■ What is needed ■
The lines from the start of the records below through the line containing "- Seluruh pengurus, dosen, mahasiswa" are to be copied exactly, both ends included, with nothing added.

════════

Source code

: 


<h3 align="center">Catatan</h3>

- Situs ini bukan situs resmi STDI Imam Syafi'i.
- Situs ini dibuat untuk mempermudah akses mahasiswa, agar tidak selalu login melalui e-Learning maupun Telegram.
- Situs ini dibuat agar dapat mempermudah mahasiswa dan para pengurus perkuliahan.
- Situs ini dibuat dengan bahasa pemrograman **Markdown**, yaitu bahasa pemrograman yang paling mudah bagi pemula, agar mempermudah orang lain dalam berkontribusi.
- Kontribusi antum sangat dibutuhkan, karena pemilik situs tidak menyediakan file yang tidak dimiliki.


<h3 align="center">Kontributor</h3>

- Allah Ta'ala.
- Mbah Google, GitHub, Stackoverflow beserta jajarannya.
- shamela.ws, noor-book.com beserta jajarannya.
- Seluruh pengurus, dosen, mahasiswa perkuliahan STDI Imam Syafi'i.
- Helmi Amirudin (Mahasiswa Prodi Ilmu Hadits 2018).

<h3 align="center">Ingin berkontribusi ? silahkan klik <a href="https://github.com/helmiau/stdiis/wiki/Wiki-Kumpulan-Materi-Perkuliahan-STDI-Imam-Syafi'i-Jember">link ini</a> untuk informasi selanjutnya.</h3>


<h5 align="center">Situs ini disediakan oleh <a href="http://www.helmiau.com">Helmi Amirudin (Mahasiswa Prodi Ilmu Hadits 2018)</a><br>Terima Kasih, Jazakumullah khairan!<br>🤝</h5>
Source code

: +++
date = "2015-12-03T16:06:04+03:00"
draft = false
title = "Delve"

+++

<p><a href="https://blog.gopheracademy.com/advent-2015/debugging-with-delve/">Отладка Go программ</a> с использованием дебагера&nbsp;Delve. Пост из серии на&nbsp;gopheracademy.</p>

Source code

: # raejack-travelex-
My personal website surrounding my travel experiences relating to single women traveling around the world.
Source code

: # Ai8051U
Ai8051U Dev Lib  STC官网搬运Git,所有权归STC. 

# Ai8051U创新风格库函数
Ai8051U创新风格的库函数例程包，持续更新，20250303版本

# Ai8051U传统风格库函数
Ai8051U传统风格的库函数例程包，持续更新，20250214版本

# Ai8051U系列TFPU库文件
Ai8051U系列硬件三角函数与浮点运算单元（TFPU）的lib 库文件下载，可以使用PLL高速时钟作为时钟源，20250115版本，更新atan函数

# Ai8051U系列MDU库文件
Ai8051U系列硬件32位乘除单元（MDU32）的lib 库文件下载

════════

■ Response to the task ■
Source code

: 


<h3 align="center">Catatan</h3>

- Situs ini bukan situs resmi STDI Imam Syafi'i.
- Situs ini dibuat untuk mempermudah akses mahasiswa, agar tidak selalu login melalui e-Learning maupun Telegram.
- Situs ini dibuat agar dapat mempermudah mahasiswa dan para pengurus perkuliahan.
- Situs ini dibuat dengan bahasa pemrograman **Markdown**, yaitu bahasa pemrograman yang paling mudah bagi pemula, agar mempermudah orang lain dalam berkontribusi.
- Kontribusi antum sangat dibutuhkan, karena pemilik situs tidak menyediakan file yang tidak dimiliki.


<h3 align="center">Kontributor</h3>

- Allah Ta'ala.
- Mbah Google, GitHub, Stackoverflow beserta jajarannya.
- shamela.ws, noor-book.com beserta jajarannya.
- Seluruh pengurus, dosen, mahasiswa perkuliahan STDI Imam Syafi'i.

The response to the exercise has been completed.